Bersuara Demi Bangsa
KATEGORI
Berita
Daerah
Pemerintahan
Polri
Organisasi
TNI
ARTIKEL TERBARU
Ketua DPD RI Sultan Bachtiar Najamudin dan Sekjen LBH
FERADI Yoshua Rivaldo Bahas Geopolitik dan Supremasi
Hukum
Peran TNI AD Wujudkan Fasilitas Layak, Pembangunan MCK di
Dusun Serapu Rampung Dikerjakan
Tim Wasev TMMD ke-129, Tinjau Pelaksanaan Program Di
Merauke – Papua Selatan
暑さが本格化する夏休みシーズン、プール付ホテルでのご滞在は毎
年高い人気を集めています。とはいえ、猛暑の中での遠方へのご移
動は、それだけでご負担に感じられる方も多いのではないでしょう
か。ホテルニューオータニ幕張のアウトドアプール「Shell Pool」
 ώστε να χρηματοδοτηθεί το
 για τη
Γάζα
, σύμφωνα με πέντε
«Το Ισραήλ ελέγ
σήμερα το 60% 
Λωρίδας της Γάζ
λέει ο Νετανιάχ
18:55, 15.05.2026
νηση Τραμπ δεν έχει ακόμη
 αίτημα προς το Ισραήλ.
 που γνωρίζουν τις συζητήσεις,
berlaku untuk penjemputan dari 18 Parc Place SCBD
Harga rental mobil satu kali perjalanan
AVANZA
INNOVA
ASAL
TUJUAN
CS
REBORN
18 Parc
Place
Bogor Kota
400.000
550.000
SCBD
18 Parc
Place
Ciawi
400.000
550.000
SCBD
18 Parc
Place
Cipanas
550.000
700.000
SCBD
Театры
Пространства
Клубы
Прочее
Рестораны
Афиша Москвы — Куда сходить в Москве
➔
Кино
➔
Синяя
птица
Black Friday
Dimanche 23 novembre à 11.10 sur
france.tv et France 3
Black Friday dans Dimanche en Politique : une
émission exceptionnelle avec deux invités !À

**TASK:**
Each of the records is to be written out again without alteration.

**YOUR RESPONSE:**
Bersuara Demi Bangsa
KATEGORI
Berita
Daerah
Pemerintahan
Polri
Organisasi
TNI
ARTIKEL TERBARU
Ketua DPD RI Sultan Bachtiar Najamudin dan Sekjen LBH
FERADI Yoshua Rivaldo Bahas Geopolitik dan Supremasi
Hukum
Peran TNI AD Wujudkan Fasilitas Layak, Pembangunan MCK di
Dusun Serapu Rampung Dikerjakan
Tim Wasev TMMD ke-129, Tinjau Pelaksanaan Program Di
Merauke – Papua Selatan
暑さが本格化する夏休みシーズン、プール付ホテルでのご滞在は毎
年高い人気を集めています。とはいえ、猛暑の中での遠方へのご移
動は、それだけでご負担に感じられる方も多いのではないでしょう
か。ホテルニューオータニ幕張のアウトドアプール「Shell Pool」
 ώστε να χρηματοδοτηθεί το
 για τη
Γάζα
, σύμφωνα με πέντε
«Το Ισραήλ ελέγ
σήμερα το 60% 
Λωρίδας της Γάζ
λέει ο Νετανιάχ
18:55, 15.05.2026
νηση Τραμπ δεν έχει ακόμη
 αίτημα προς το Ισραήλ.
 που γνωρίζουν τις συζητήσεις,
berlaku untuk penjemputan dari 18 Parc Place SCBD
Harga rental mobil satu kali perjalanan
AVANZA
INNOVA
ASAL
TUJUAN
CS
REBORN
18 Parc
Place
Bogor Kota
400.000
550.000
SCBD
18 Parc
Place
Ciawi
400.000
550.000
SCBD
18 Parc
Place
Cipanas
550.000
700.000
SCBD
Театры
Пространства
Клубы
Прочее
Рестораны
Афиша Москвы — Куда сходить в Москве
➔
Кино
➔
Синяя
птица
Black Friday
Dimanche 23 novembre à 11.10 sur
france.tv et France 3
Black Friday dans Dimanche en Politique : une
émission exceptionnelle avec deux invités !À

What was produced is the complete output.